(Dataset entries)
--- START ---

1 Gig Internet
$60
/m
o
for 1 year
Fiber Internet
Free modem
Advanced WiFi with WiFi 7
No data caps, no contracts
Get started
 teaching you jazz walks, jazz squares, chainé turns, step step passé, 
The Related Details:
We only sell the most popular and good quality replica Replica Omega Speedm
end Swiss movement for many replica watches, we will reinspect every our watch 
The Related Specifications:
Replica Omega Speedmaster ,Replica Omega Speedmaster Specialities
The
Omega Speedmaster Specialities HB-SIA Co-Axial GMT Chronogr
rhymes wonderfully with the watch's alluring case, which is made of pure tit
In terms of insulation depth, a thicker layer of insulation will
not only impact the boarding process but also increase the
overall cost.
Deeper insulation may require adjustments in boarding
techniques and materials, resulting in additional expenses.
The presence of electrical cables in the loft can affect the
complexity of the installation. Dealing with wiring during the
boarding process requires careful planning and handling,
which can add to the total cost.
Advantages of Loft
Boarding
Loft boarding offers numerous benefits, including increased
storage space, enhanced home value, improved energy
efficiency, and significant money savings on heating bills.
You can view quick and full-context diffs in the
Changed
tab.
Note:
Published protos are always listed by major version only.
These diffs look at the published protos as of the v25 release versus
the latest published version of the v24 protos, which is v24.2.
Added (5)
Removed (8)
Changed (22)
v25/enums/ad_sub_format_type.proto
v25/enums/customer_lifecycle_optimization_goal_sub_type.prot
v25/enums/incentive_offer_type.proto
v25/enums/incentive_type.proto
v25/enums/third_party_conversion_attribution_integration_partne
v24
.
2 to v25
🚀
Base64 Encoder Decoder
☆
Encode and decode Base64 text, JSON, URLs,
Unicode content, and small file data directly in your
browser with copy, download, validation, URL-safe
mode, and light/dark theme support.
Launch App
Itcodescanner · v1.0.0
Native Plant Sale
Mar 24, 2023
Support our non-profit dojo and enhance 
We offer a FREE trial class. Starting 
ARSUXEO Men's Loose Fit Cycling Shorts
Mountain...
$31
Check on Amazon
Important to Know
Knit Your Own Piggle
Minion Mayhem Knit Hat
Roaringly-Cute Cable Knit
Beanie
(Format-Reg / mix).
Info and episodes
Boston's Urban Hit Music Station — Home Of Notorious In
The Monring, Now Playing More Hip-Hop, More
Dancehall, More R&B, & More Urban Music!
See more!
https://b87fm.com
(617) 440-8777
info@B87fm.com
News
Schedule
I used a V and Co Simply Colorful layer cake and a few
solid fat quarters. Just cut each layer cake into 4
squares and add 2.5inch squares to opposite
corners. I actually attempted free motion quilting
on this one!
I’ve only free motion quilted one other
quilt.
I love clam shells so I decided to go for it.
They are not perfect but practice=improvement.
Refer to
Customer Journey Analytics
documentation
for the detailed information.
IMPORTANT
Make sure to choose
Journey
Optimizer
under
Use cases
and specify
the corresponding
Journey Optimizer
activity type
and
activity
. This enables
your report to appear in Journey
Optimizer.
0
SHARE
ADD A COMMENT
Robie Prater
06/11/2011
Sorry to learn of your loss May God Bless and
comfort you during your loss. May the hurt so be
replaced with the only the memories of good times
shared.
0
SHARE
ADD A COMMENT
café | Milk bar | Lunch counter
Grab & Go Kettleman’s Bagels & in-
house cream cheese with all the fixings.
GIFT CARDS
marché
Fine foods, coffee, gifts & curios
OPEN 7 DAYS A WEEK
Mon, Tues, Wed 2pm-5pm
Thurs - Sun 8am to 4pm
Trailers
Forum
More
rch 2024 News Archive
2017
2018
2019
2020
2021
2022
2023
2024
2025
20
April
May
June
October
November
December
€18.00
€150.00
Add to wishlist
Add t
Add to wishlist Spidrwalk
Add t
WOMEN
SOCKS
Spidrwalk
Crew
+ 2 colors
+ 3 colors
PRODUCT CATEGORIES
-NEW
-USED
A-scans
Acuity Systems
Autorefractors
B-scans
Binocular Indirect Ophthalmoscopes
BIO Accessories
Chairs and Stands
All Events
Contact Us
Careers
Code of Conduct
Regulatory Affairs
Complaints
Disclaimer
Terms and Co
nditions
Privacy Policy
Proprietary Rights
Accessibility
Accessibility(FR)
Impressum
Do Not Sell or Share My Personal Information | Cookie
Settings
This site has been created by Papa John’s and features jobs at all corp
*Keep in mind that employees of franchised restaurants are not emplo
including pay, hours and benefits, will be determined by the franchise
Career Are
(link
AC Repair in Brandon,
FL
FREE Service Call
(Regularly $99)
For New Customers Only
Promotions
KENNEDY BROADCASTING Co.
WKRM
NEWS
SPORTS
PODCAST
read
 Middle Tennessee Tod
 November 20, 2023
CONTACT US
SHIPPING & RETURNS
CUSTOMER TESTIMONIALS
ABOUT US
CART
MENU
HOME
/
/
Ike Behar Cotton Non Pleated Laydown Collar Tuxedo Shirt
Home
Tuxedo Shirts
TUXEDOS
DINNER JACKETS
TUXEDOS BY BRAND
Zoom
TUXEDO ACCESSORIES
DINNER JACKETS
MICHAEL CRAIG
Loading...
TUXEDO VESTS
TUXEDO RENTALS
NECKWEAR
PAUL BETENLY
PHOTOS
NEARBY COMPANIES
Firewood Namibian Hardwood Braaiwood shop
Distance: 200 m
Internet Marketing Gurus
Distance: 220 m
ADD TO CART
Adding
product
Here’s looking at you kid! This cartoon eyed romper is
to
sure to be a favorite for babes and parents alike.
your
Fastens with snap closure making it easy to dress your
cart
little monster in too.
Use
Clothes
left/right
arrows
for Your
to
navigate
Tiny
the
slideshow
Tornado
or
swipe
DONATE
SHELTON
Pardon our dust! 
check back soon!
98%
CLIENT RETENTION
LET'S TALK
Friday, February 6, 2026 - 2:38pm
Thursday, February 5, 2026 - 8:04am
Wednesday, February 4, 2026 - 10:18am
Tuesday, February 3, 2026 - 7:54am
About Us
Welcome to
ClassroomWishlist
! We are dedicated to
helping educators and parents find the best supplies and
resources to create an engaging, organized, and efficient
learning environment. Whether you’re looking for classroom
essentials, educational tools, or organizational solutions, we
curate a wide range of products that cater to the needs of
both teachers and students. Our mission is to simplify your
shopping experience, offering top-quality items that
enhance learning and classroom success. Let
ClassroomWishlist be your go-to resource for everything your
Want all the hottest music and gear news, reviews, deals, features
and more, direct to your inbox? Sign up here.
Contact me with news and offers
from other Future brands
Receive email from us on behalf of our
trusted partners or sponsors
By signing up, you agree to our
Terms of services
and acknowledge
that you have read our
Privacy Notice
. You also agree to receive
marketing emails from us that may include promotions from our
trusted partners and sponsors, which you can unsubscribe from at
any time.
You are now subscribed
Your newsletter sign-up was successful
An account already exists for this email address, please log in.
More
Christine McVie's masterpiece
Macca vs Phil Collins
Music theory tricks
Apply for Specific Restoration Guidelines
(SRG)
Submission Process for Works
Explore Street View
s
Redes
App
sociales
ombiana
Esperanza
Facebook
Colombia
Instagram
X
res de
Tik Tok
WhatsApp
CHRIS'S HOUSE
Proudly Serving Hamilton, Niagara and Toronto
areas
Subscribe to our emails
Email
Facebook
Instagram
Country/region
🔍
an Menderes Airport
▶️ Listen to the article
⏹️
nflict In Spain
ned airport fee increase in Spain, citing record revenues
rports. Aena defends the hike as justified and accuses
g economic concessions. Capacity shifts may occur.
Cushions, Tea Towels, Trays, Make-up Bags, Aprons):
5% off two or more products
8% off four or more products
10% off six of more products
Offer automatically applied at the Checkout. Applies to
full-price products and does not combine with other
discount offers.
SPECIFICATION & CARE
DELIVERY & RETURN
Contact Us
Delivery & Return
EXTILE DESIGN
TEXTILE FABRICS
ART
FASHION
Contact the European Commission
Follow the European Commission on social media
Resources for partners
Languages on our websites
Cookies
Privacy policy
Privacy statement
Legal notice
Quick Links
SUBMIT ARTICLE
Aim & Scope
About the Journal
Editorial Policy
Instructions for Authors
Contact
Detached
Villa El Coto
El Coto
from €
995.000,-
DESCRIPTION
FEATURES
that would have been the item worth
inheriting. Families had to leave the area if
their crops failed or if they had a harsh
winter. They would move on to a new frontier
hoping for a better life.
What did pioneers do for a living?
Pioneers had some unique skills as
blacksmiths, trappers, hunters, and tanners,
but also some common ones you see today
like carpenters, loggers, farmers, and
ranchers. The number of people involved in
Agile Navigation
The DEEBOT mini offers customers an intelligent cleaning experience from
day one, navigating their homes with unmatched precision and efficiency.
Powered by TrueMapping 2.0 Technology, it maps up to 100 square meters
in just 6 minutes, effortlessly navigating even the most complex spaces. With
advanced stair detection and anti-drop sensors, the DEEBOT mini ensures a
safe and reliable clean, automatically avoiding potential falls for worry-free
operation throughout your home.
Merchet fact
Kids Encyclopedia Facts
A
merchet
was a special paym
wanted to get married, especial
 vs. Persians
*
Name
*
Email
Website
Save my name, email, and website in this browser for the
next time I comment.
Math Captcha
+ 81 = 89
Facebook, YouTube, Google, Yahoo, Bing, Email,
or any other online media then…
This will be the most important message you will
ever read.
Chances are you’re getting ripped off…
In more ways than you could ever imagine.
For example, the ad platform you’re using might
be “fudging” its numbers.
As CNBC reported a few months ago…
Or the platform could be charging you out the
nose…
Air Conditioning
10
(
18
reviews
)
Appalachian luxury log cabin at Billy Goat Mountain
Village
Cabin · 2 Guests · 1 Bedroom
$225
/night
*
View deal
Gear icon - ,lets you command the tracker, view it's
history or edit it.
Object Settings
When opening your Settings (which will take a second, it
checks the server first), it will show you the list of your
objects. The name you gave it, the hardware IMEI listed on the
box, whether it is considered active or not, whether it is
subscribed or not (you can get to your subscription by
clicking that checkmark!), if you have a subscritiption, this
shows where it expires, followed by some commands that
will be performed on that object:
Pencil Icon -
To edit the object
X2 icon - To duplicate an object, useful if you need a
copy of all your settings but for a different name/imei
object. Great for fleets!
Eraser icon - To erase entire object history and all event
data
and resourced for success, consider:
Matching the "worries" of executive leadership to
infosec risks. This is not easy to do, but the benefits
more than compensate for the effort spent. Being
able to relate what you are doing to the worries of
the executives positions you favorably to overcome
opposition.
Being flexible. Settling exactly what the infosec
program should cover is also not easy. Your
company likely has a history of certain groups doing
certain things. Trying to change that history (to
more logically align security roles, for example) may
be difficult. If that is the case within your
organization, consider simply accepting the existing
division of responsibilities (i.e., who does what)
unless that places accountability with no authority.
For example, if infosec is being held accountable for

--- END ---

#### Aim of the task
Using only the entries above, output the line with "Explore Street View", the line with "Cushions, Tea Towels, Trays, Make-up", and all lines between them, exactly as they stand.

#### Result of the task
Explore Street View
s
Redes
App
sociales
ombiana
Esperanza
Facebook
Colombia
Instagram
X
res de
Tik Tok
WhatsApp
CHRIS'S HOUSE
Proudly Serving Hamilton, Niagara and Toronto
areas
Subscribe to our emails
Email
Facebook
Instagram
Country/region
🔍
an Menderes Airport
▶️ Listen to the article
⏹️
nflict In Spain
ned airport fee increase in Spain, citing record revenues
rports. Aena defends the hike as justified and accuses
g economic concessions. Capacity shifts may occur.
Cushions, Tea Towels, Trays, Make-up Bags, Aprons):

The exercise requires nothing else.